Problems and tasks:
(1) Answer these questions using the VFS forum thread:
(a) What is the name of the uncompressed file the poster wants to end up with?
(b) What package does the test program declare?
(c) What is the name of the class in the test program?
(2) Translate this sentence from the VFS forum thread into Spanish: "I would like to create an uncompressed file from a compressed file inside of a tar archive."

VFS how to read gzipped content from tar file

classic Classic list List threaded Threaded
6 messages Options
Reply | Threaded
Open this post in threaded view
|

VFS how to read gzipped content from tar file

Ken Tanaka
I would like to create an uncompressed file from a compressed file
inside of a tar archive.

Can VFS allow me to do this in one step? I can get the compressed.gz
file from archive.tar as a file on disk, then I can decompress the gzip
file and then delete the .gz version. If there is an example, tutorial
or book online or in print that would be great, I haven't found anything
like this yet.

Conceptually there is a tar file:

archive.tar
 +- tardir/
     +- content.txt.gz

I'd like to end up with an uncompressed file "content.txt".

I tried something like:

    FileObject gzTarFile =
fsManager.resolveFile("tar:gz:/archive.tar!/tardir/content.txt.gz");

    LocalFile newFile = (LocalFile)
fsManager.resolveFile("file:///destination/content.txt");
    newFile.copyFrom(gzTarFile, new AllFileSelector());

Thanks in advance for any advice
-Ken

The test program I'm working with follows:
- - - - - - - - - - - - - - - - - - - - - - - - - - - - - - - - - - - -
- - - -
package gov.noaa.eds.tryVfs;

import org.apache.commons.vfs.FileName;
import org.apache.commons.vfs.FileObject;
import org.apache.commons.vfs.FileSystemException;
import org.apache.commons.vfs.FileSystemManager;
import org.apache.commons.vfs.VFS;

/**
 * Try using VFS to read the content of a compressed (gz) file inside of
 * a tar file.
 */
public class App
{
    static FileSystemManager fsManager = null;
   
    public static void main( String[] args )
    {
        try {
            fsManager = VFS.getManager();
        } catch (FileSystemException ex) {
            ex.printStackTrace();
        }
       
        try {
            /* resolveFile OK */
            System.out.println("Resolve tar file:");
            FileObject tarFile = fsManager.resolveFile(
                    "tar:/extra/data/tryVfs/archive.tar");
           
            FileName tarFileName = tarFile.getName();
            System.out.println("  Path     : " + tarFileName.getPath());
            System.out.println("  URI      : " + tarFileName.getURI());
           
           
            /* resolveFile OK */
            System.out.println("Resolve gzip file inside tar file:");
            FileObject gzTarFile = fsManager.resolveFile(
                   
"tar:file:///extra/data/tryVfs/archive.tar!/tarDir/content.txt.gz");
           
            FileName gzTarFileName = gzTarFile.getName();
            System.out.println("  Path     : " + gzTarFileName.getPath());
            System.out.println("  URI      : " + gzTarFileName.getURI());
           
           
            /* resolveFile has an error
             * uncomment one of the // "file string" arguments for
resolveFile below
             * each of the strings I've tried has an /* error message * /
             */
            System.out.println("Resolve content of gzip file inside tar
file:");
            FileObject contentFile = fsManager.resolveFile(
//                
"tar:gz:/extra/data/tryVfs/archive.tar!/tarDir/content.txt.gz"

Supplied records:
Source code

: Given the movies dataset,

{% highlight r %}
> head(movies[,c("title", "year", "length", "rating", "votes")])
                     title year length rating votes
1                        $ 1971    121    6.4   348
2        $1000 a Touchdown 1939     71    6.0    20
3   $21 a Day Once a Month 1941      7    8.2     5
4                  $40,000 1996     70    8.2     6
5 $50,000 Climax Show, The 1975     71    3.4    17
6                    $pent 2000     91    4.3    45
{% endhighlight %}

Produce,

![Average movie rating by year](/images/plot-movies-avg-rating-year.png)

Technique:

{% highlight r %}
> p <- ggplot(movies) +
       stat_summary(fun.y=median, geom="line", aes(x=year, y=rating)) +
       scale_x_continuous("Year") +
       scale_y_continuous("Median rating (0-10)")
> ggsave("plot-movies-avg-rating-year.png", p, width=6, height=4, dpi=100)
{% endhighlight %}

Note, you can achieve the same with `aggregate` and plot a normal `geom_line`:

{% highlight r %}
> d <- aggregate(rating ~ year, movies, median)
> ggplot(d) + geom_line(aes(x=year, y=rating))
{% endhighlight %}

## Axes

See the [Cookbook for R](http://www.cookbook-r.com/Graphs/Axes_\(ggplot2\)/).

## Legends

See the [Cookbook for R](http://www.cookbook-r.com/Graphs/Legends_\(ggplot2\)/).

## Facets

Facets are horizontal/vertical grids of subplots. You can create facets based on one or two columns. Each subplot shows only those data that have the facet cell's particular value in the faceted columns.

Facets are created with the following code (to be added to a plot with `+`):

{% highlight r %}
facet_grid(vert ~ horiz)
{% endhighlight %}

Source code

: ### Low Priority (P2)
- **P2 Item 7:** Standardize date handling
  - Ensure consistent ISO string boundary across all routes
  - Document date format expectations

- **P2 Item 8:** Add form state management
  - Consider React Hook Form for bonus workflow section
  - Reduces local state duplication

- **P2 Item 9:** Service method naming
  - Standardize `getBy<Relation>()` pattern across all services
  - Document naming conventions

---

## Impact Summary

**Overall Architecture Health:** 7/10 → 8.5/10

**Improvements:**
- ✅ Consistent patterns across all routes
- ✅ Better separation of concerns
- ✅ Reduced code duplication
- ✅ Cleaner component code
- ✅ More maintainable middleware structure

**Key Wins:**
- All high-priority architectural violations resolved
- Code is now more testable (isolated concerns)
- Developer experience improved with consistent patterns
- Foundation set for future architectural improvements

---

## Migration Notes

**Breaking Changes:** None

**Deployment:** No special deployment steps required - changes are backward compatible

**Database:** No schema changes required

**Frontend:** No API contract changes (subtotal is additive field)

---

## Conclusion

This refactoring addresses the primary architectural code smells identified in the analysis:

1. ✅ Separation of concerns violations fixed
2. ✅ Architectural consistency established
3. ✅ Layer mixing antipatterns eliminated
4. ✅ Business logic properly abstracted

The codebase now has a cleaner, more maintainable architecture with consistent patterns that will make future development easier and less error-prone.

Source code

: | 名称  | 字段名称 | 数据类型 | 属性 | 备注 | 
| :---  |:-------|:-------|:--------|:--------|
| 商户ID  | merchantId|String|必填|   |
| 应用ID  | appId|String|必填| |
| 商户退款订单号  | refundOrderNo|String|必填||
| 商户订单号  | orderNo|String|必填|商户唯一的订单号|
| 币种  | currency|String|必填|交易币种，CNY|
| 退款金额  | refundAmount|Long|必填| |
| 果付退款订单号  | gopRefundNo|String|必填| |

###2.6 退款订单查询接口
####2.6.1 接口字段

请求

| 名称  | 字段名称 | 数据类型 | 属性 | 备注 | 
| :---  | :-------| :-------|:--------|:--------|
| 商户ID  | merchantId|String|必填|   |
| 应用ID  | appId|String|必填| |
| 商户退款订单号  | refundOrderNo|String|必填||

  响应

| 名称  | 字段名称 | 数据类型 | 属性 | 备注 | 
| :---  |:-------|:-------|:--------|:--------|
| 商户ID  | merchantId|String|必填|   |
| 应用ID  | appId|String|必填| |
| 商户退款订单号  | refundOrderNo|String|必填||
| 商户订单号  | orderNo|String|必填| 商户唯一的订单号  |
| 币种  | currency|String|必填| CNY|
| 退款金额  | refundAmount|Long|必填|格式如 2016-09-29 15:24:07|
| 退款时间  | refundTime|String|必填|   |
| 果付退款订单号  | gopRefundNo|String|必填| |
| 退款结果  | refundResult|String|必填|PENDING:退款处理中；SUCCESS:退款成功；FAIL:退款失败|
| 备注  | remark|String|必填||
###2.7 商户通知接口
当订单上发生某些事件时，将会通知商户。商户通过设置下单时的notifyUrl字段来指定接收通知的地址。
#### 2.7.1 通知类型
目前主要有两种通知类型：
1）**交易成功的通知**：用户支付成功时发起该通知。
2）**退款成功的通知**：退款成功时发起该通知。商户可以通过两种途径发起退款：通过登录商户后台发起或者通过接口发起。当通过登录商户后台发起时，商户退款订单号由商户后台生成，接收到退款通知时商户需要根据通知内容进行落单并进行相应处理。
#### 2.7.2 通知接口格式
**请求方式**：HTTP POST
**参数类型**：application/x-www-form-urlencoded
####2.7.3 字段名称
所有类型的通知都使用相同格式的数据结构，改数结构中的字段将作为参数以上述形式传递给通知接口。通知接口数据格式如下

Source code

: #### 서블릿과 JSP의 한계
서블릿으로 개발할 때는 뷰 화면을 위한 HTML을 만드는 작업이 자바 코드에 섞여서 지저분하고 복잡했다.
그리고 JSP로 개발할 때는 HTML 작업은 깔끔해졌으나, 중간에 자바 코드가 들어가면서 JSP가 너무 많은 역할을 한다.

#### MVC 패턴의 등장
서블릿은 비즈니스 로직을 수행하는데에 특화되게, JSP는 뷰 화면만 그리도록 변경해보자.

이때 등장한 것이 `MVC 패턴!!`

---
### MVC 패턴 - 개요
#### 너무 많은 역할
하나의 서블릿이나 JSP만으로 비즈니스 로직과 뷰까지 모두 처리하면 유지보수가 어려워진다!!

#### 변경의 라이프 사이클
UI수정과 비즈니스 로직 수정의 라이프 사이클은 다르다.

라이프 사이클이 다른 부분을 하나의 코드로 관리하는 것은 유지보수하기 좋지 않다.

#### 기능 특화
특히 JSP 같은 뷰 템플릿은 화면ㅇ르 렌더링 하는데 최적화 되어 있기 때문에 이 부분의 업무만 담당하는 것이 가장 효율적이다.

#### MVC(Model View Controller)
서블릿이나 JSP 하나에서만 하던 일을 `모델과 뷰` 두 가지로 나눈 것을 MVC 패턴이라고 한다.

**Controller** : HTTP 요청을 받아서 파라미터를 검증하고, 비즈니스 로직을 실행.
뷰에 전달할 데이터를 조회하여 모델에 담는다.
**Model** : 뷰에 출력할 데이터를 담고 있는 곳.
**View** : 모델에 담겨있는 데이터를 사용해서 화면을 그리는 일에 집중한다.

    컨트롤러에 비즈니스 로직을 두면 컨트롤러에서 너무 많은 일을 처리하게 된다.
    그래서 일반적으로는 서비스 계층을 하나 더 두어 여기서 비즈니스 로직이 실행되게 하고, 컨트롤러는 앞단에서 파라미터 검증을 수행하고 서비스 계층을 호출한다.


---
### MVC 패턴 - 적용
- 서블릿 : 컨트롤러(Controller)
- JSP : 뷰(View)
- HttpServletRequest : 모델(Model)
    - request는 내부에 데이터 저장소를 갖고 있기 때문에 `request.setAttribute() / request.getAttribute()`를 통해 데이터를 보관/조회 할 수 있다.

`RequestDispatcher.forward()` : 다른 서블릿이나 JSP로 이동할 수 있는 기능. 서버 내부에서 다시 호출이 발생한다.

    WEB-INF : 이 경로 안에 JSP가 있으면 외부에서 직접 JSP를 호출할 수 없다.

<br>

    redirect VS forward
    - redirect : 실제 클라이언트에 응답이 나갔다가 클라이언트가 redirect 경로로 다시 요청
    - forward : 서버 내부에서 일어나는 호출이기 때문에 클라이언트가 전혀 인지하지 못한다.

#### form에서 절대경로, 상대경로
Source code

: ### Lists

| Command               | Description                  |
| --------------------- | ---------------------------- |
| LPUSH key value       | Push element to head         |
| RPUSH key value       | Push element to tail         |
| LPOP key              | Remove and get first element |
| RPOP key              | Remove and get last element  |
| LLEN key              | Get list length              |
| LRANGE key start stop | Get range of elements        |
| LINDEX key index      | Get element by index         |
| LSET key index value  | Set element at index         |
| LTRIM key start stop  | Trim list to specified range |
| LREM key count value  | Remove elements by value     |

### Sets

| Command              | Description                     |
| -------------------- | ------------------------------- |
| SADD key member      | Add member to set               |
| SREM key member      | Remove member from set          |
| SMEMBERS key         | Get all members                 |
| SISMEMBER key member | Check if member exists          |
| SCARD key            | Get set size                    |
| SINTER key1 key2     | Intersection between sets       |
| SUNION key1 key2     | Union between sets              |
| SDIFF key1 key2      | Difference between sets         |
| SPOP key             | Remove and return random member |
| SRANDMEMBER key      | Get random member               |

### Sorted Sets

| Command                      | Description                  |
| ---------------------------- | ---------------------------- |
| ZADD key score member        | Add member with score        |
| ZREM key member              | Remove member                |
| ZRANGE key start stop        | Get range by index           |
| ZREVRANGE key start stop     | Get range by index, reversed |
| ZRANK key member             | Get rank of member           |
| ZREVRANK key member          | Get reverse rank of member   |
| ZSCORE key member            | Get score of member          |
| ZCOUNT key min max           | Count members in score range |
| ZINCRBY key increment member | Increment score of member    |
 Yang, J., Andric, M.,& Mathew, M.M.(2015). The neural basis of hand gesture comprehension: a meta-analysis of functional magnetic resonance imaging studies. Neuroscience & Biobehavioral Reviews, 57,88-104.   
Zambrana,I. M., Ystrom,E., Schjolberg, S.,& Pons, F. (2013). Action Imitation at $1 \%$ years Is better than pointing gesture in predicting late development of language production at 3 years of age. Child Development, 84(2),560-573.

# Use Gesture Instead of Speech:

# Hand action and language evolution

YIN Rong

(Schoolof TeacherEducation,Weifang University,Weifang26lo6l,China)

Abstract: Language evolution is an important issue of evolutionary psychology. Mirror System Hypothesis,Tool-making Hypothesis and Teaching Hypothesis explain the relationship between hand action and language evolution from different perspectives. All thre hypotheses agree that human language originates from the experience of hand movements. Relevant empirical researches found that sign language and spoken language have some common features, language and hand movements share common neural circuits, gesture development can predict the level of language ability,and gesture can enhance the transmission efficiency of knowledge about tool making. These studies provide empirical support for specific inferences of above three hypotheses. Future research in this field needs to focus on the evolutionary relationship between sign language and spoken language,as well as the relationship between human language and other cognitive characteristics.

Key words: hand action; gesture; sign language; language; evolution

Solved tasks:
(1)
(a) content.txt
(b) gov.noaa.eds.tryVfs
(c) App

(2) Me gustaría crear un archivo sin comprimir a partir de un archivo comprimido que está dentro de un archivo tar.